Chupe lamenta el primer gol blanco/FOTO: CDL
El fútbol tiene un componente de crueldad innata. En algunos casos supone la grandeza de este deporte, pero en otros te abofetea de tal forma que lo comparas con la vida. Un simil acertado si recordamos la final de la Copa de Europa de 1999. El Manchester tocó el cielo por su afán, el Bayern reventó a lágrimas sin merecer tal castigo cuando el tiempo llegaba su fin. Así perdió ayer el Leganés, en el último minuto, cuando todo el mundo se frotaba las manos con el punto de Valdebebas.

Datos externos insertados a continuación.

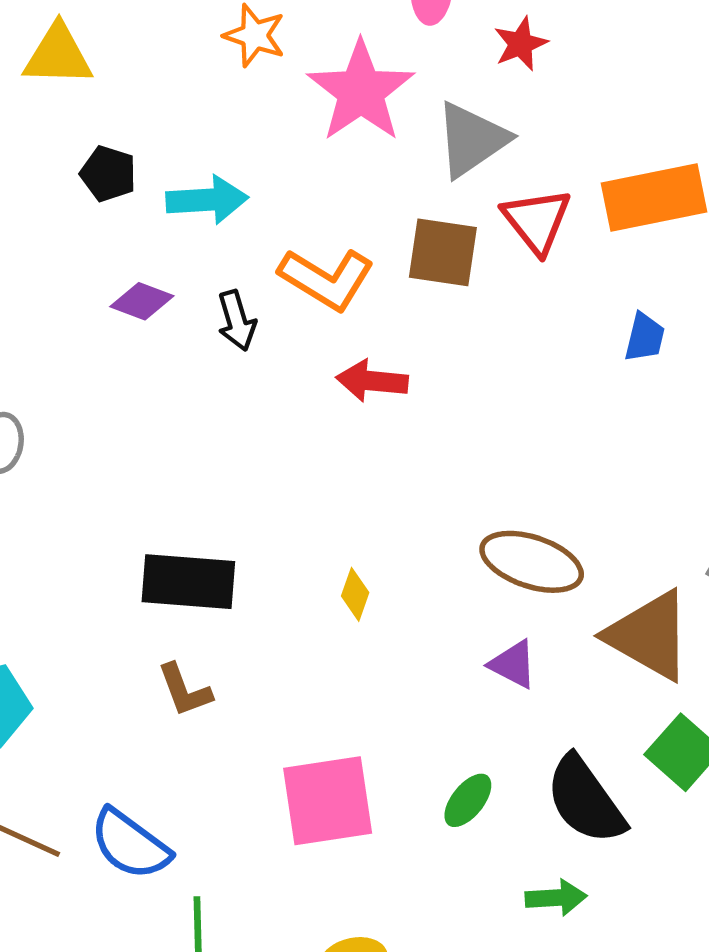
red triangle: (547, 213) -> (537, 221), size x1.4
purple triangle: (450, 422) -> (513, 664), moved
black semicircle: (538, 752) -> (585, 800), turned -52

Delante de los 600 valientes que se desplazaron, el Castilla sacó el látigo, se cargó a un rival directo en la lucha por el 'play-off' y alargó el perfecto sonido de su motor, caliente desde hace doce jornadas. El Leganés, por unas causas u otras --Elvis perdonó la sentencia en la segunda mitad-- dio vida a un rival 'in crescendo', de lo peorcito que puedes encontrarte en Segunda 'B', que además aprovechó dos errores defensivos para dejar al Lega sin capacidad de reacción.
Ninguno de los cuatro hombres de defensa estuvo bien en el Alfredo Di Stéfano y eso provocó que jugadores de la talla de Morata, Juan Carlos o Juanfran martillearan la portería de Falcón, soberbio como siempre. Ferrán Tacón hizo el único tanto pepinero, el que abría la cuenta y permitía creer que ganar al Castilla era posible. Todo quedó en intenciones, un lunes más volvemos a sacar la calculadora y mirar al cielo. No sé si esperamos un milagro o a que deje de llover en Butarque.